Confronting a Fractured Future: Key Takeaways from the World Economic Forum’s Global Risks Report 2021

The World Economic Forum’s (WEF) annual Global Risks Report — produced with the support of Marsh McLennan and other strategic partners — offers useful guidance on major risks facing businesses, governments, and other organizations globally. Derived from surveys and deeper explorations of a number of short-, medium-, and long-term dangers, the annual report is intended to help risk professionals and senior executives identify critical threats and build greater resilience.

This year’s report arrives at a time of great uncertainty for the global economy. While the ultimate impact of COVID-19 remains unknown, the report explores the pandemic’s massive effects on people and businesses, including the likely significant long-term implications it will have for health systems, workplaces, economies, and societies. At the same time, climate change remains an ever-present threat.

The Global Risks Report 2021 also highlights four accelerating threats:

  • A disorderly industrial shakeout. The growing power and influence of nation-states, market concentration in the technology sector, and social license challenges from key stakeholders are three critical risk drivers for global businesses. While governments continue to respond to the crisis and conditions for businesses remain volatile and dynamic, avoiding a disorderly industrial shakeout will be critical to long-term sustainability and resilience.
  • A lack of digital inclusivity. The accelerated push for technology implementations is helping many organizations overcome pandemic challenges, but also exacerbating existing inequalities between individuals — and creating new ones. Progress towards greater digital inclusivity is threatened not just by growing digital dependency and automation, but by regulatory uncertainty and the suppression and manipulation of information.
  • Middle powers in a divided world. Non-superpower G20 nations face a number of potential challenges in navigating the tensions between the US and China, including growing pressure to align with one or the other on trade, security, and technology. Opportunities for multilateral collaboration may suffer as a result.
  •  Youth in an age of lost opportunity. Already exposed to environmental degradation, rising inequality, varying degrees of violence, and disruption from industrial transformation, young adults worldwide are experiencing their second major global crisis in a decade. The risk of “youth disillusionment” — which may become a critical threat in the short term — is being largely neglected.
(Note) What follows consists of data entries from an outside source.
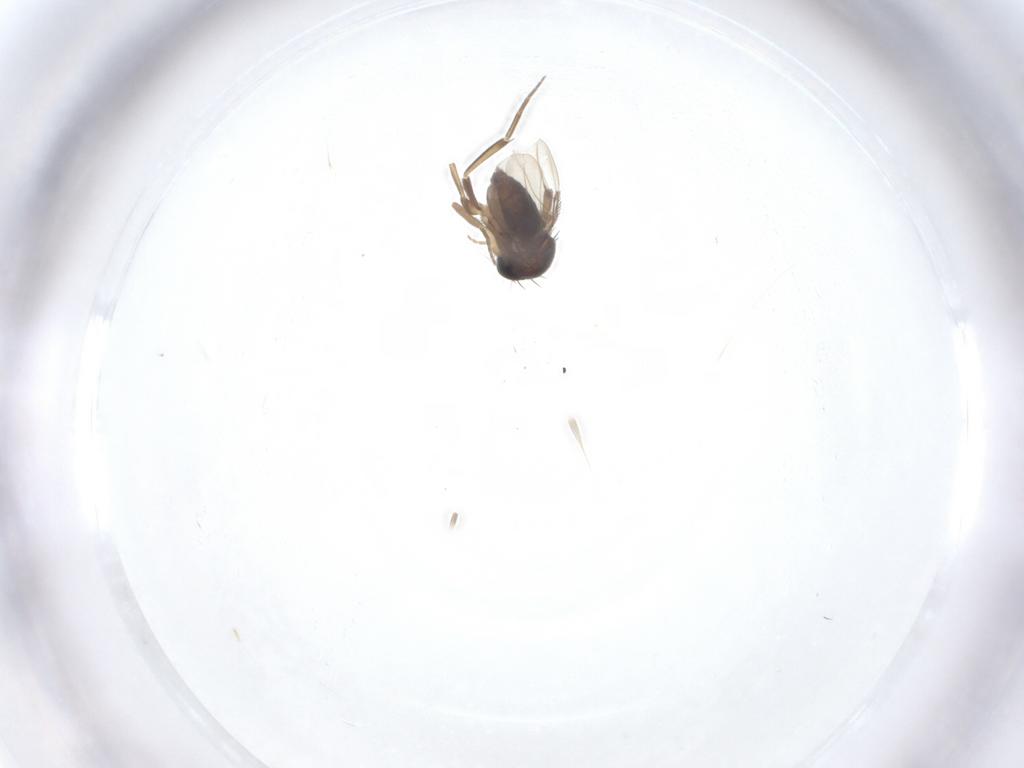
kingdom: Animalia
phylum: Arthropoda
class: Insecta
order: Diptera
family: Phoridae
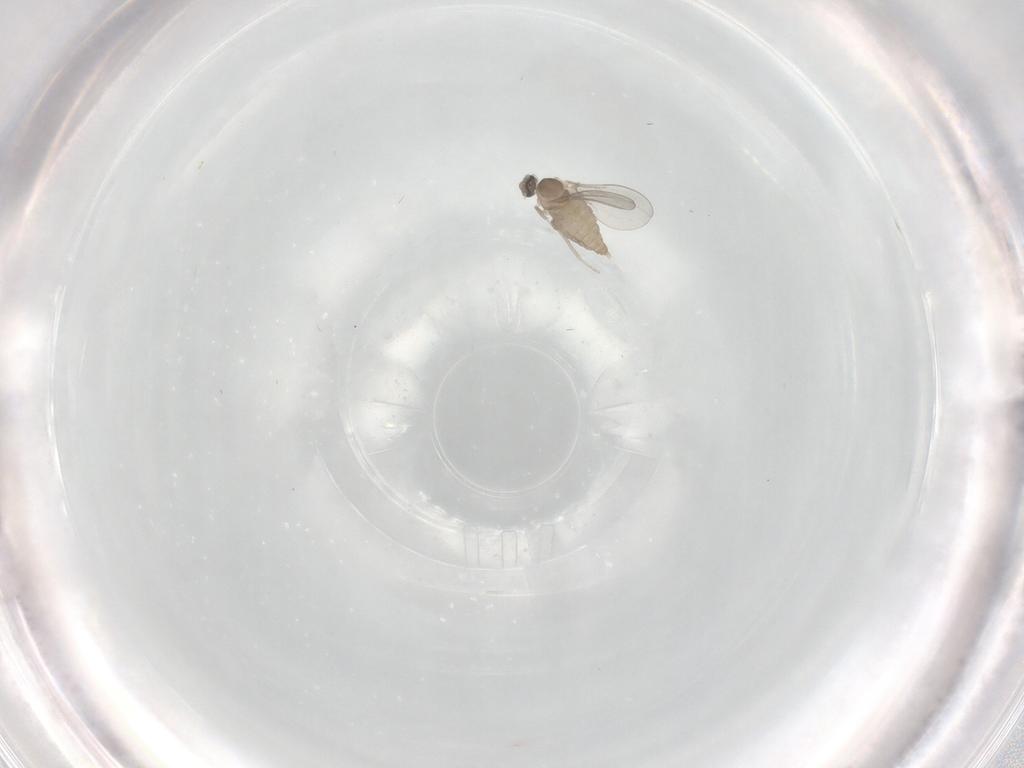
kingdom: Animalia
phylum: Arthropoda
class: Insecta
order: Diptera
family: Cecidomyiidae
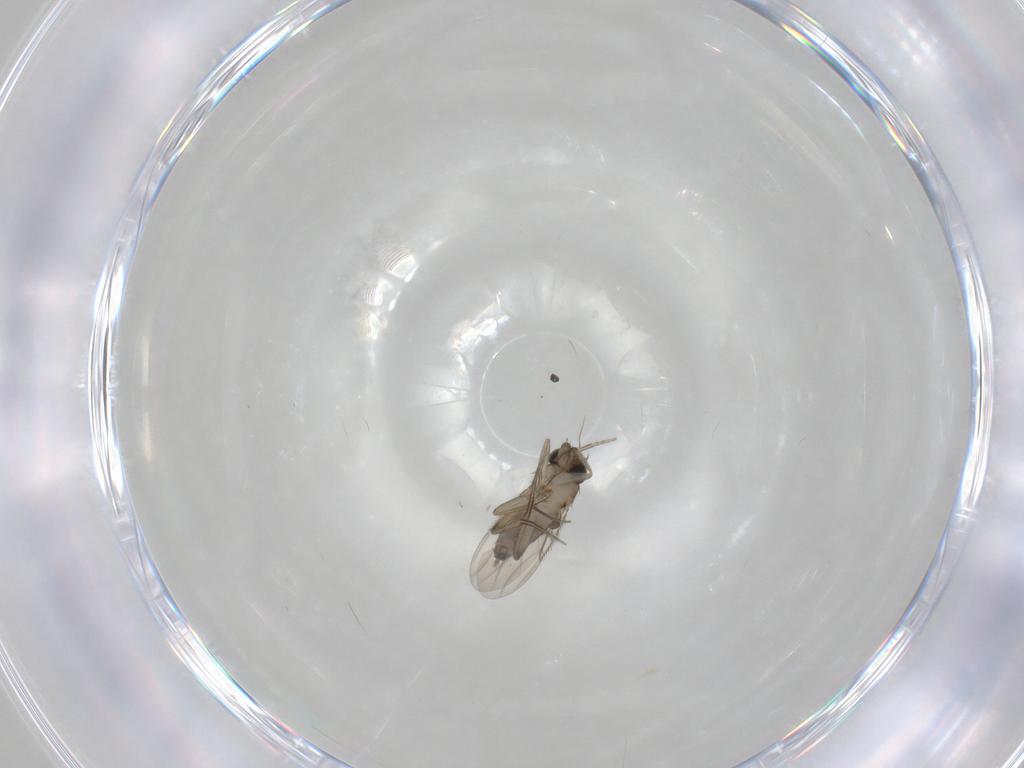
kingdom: Animalia
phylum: Arthropoda
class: Insecta
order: Diptera
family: Phoridae
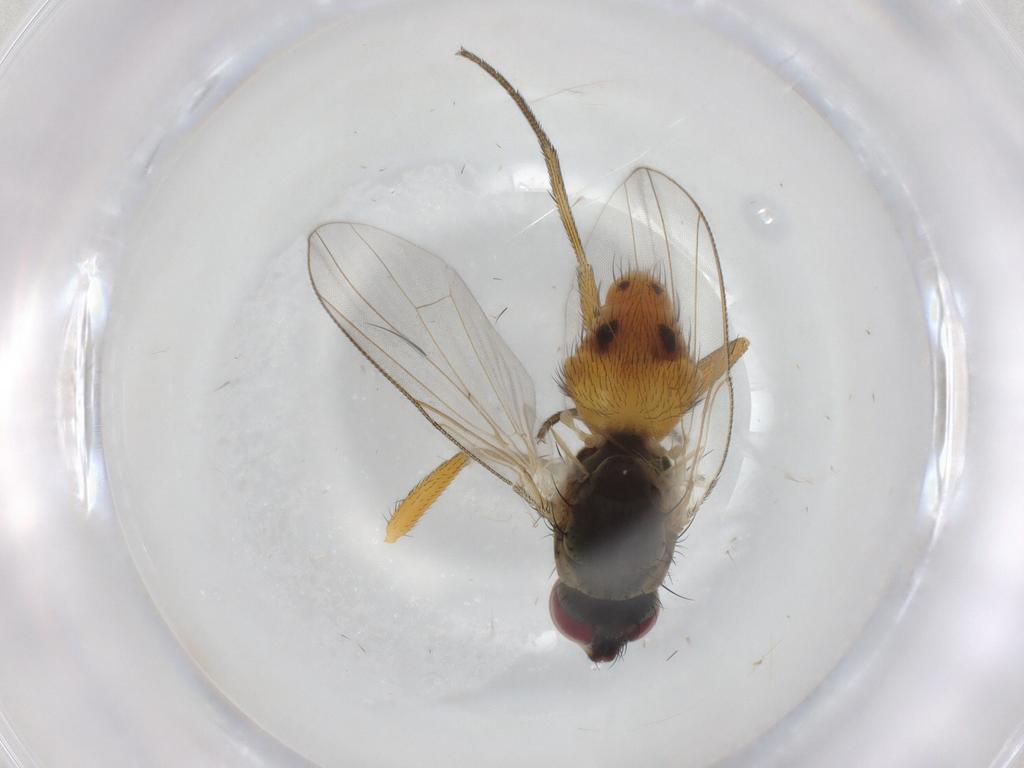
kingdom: Animalia
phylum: Arthropoda
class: Insecta
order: Diptera
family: Muscidae
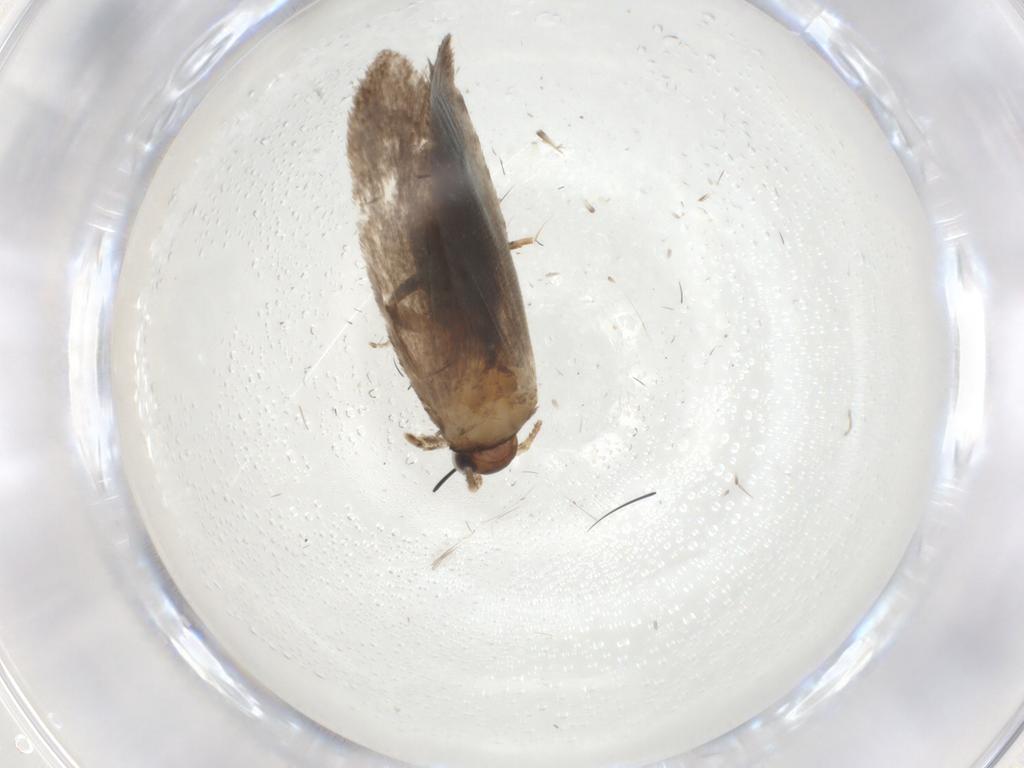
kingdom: Animalia
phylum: Arthropoda
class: Insecta
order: Lepidoptera
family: Dryadaulidae
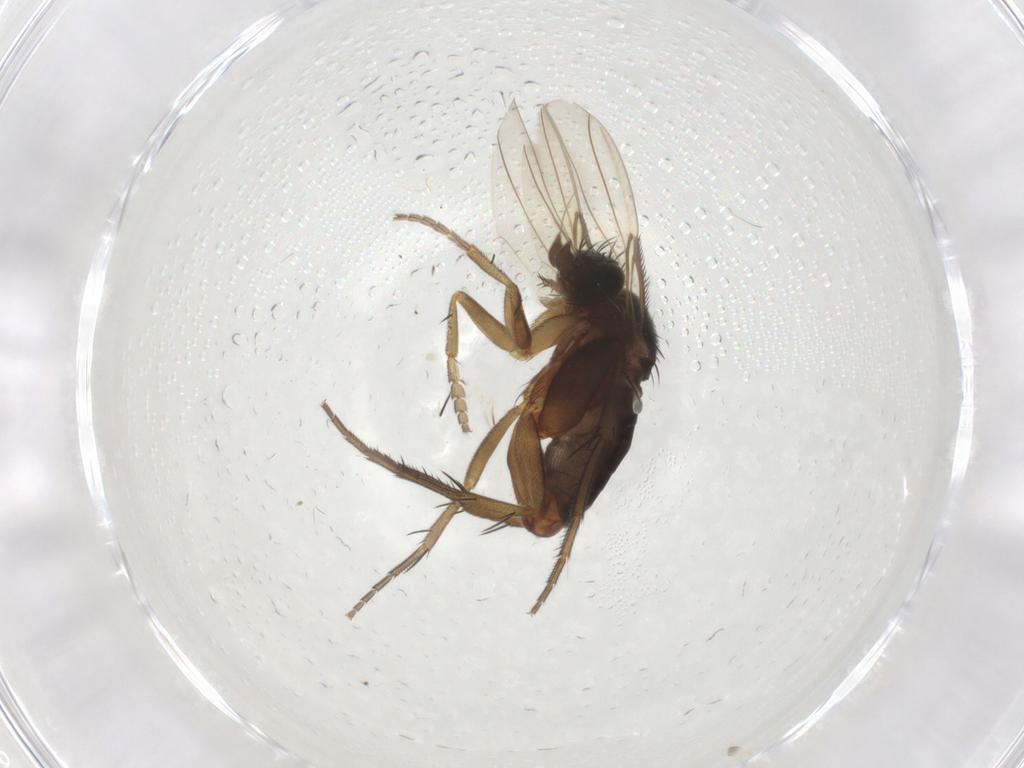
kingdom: Animalia
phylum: Arthropoda
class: Insecta
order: Diptera
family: Phoridae
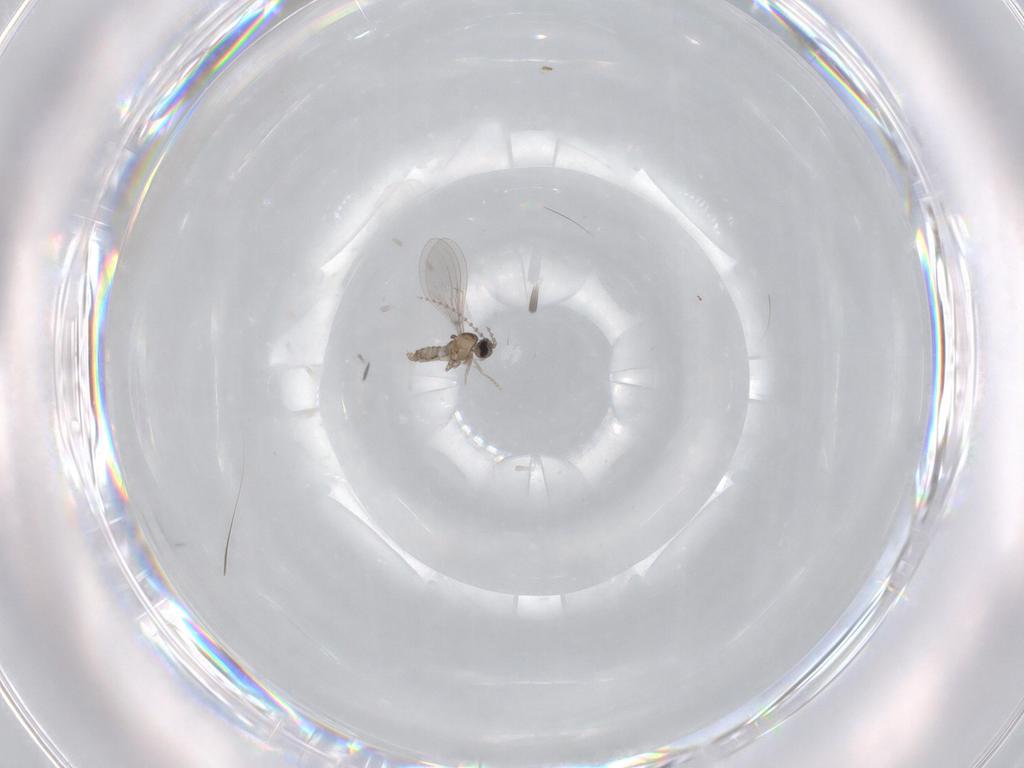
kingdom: Animalia
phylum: Arthropoda
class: Insecta
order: Diptera
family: Cecidomyiidae
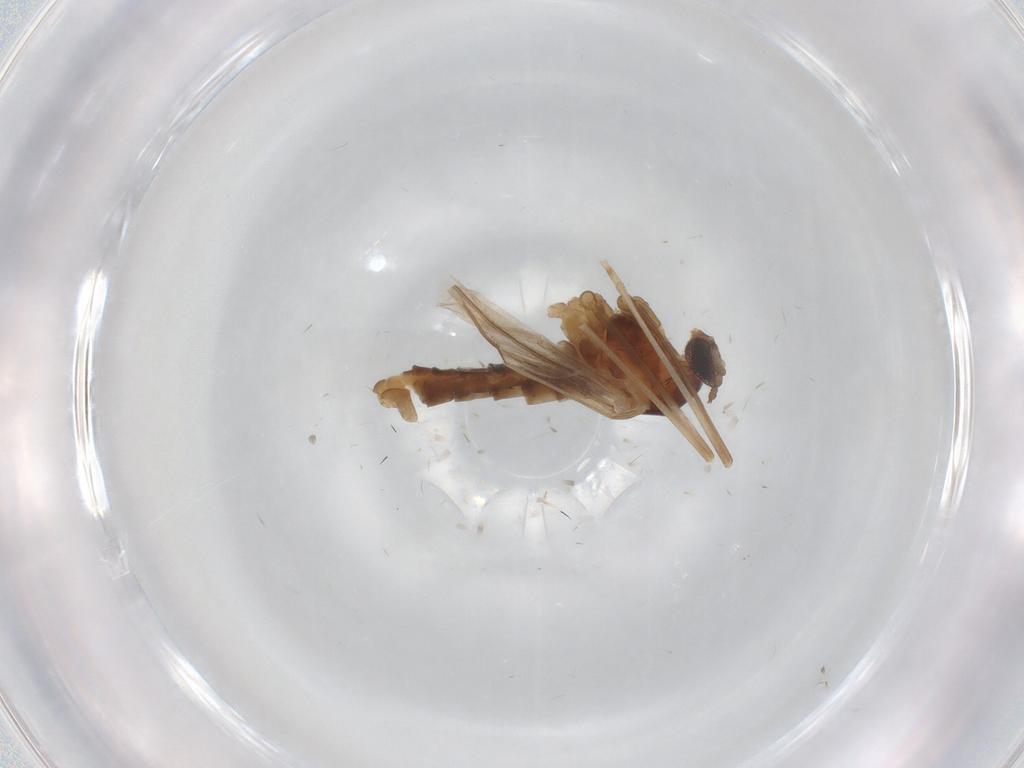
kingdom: Animalia
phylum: Arthropoda
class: Insecta
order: Diptera
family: Cecidomyiidae
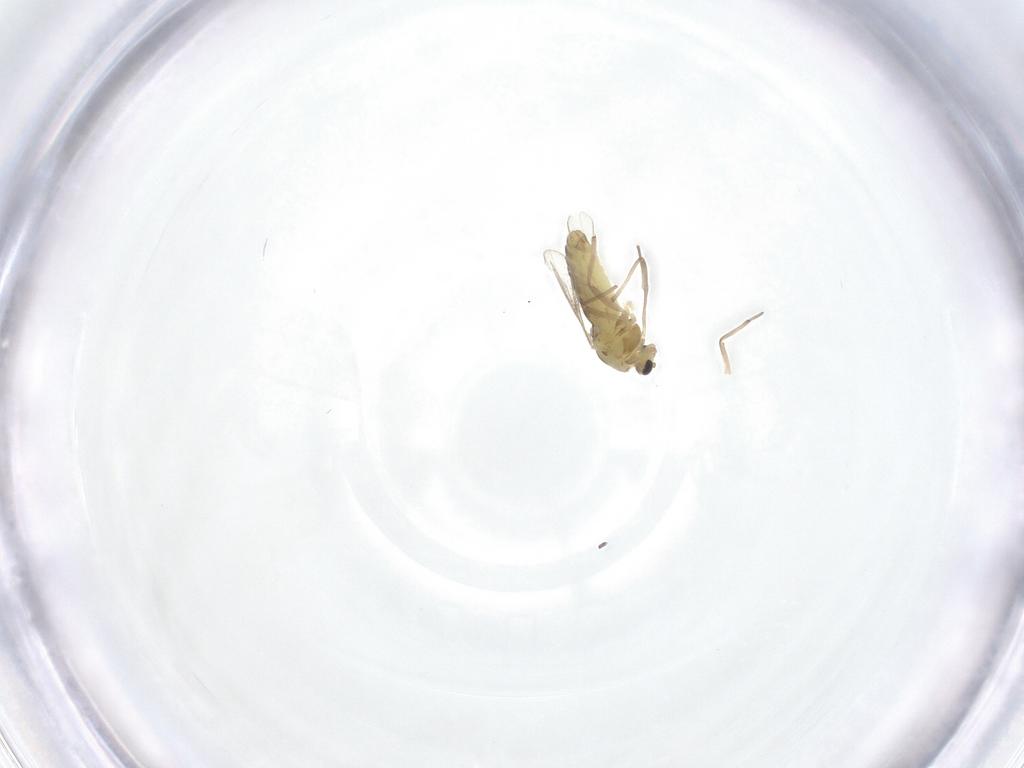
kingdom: Animalia
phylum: Arthropoda
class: Insecta
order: Diptera
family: Chironomidae
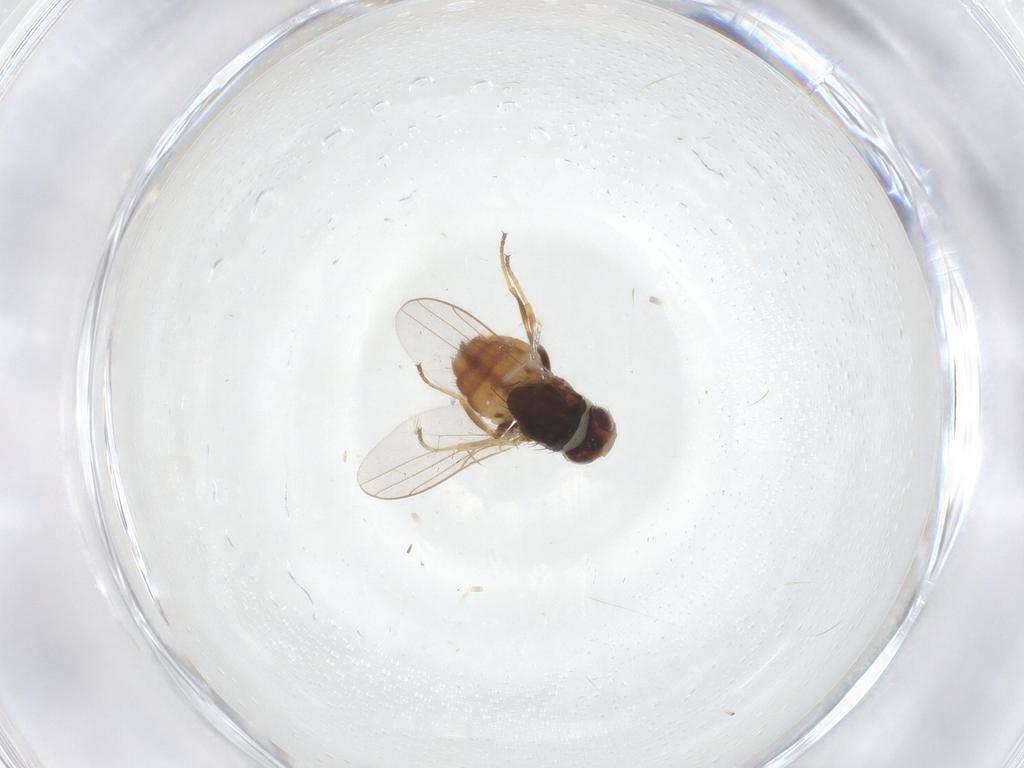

In the face of these and other systemic risks, it’s vital that businesses focus on resilience. Among other steps, businesses should:

  1. Review and revise their approach to workforce safety and productivity.
  2. Anticipate the intensifying operational, ethical, regulatory, and workforce-related risks due to rapid digitalization.
  3. Recognize the structural changes in the national environment that they operate in and anticipate their own changes in response.
  4. Anticipate the operational and reputational risks that may arise as popular scrutiny continues to mount globally.
  5. Avoid losing sight of threats from climate change and continue to critically analyze climate-related risks.
  6. Appreciate the potential for “forgotten risks” that are low in probability but potentially catastrophic in their impacts.